Curtis Yandall of Pago Pago is denying the charges of manslaughter and criminally negligent homicide against him in connection with the death of Darren Smith Tualaulelei on October 28, 2010.

Yandall was arraigned in High Court yesterday morning, after he waived his right to a preliminary examination hearing in the District Court Monday morning. He’s out on a surety bond of $7,500 which was reduced from the initial bail of $10,000. Pre-trial conference for Yandall has been scheduled for May 25, 2012.

According to the government, Tualaulelei fell off a truck that was driven by the defendant. Witnesses told police they were in a drinking session, and after the party the defendant went to drop off some people, and Tualaulelei got on the truck.

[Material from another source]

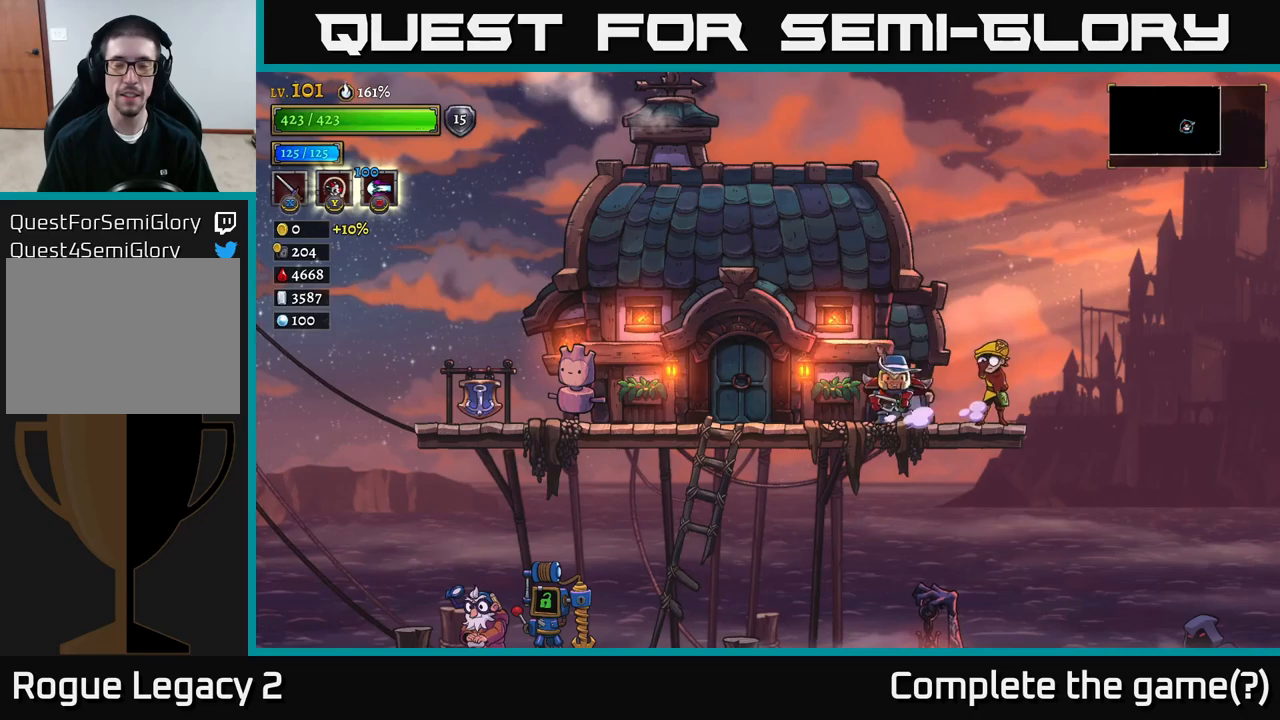
{"buttons": [], "left_stick": "center", "right_stick": "center", "events": []}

According to the victim’s friends, Tualaulelei fell off the truck and when a friend who was present conducted CPR, the victim was breathing again. The government claims that Yandall then dropped off Tualaulelei at his friend’s house.

The next day a friend took the victim to the hospital.

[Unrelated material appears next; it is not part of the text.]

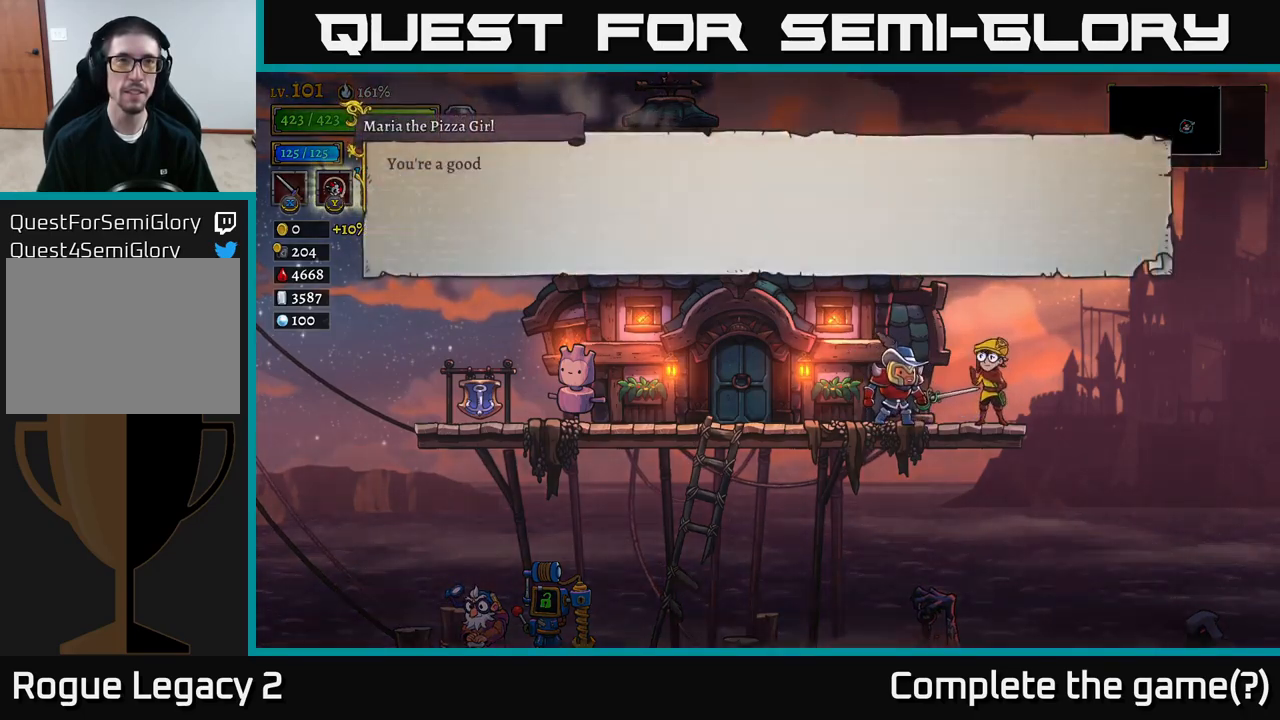
{"buttons": [], "left_stick": "center", "right_stick": "center", "events": []}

Court filing has it that when Yandall was questioned by police he said he was drinking with the victim and other boys and he was unaware that Tualaulelei was in the back of his truck.

In his testimony to police, Yandall said he panicked when he saw that the victim was injured, but the victim was still breathing and was making sounds like he was snoring. Yandall told police that he didn’t want to take the victim home because Darren’s parents might think he made him drink alcohol.

According to the government’s case the defendant said he did not want to take the victim to the hospital because the hospital might report the matter to police and he would be arrested for making the victim drink alcohol.

According to court filings, the victim was admitted to the hospital on October 29, 2010. The Surgical Clinic doctor Faiaoga Tosi said the victim had suffered a broken collar bone, and cracks on the base and left side of the skull. He said there was also a big blood clot on the victim’s head on the left side between the skull and the brain. The doctor said the pressure was building up, which caused the brain to move to one side. The victim remained unconscious and was hooked up to the respirator. Seven days later, he died.

The manslaughter charge carries a jail term of up to seven years or a fine of up to $5,000 or both, while the criminally negligent homicide is punishable up to five years in jail or a fine of $5,000 or both.

The defendant is represented by Sharron Rancourt while prosecuting is Assistant Attorney General Cecilia Reyna.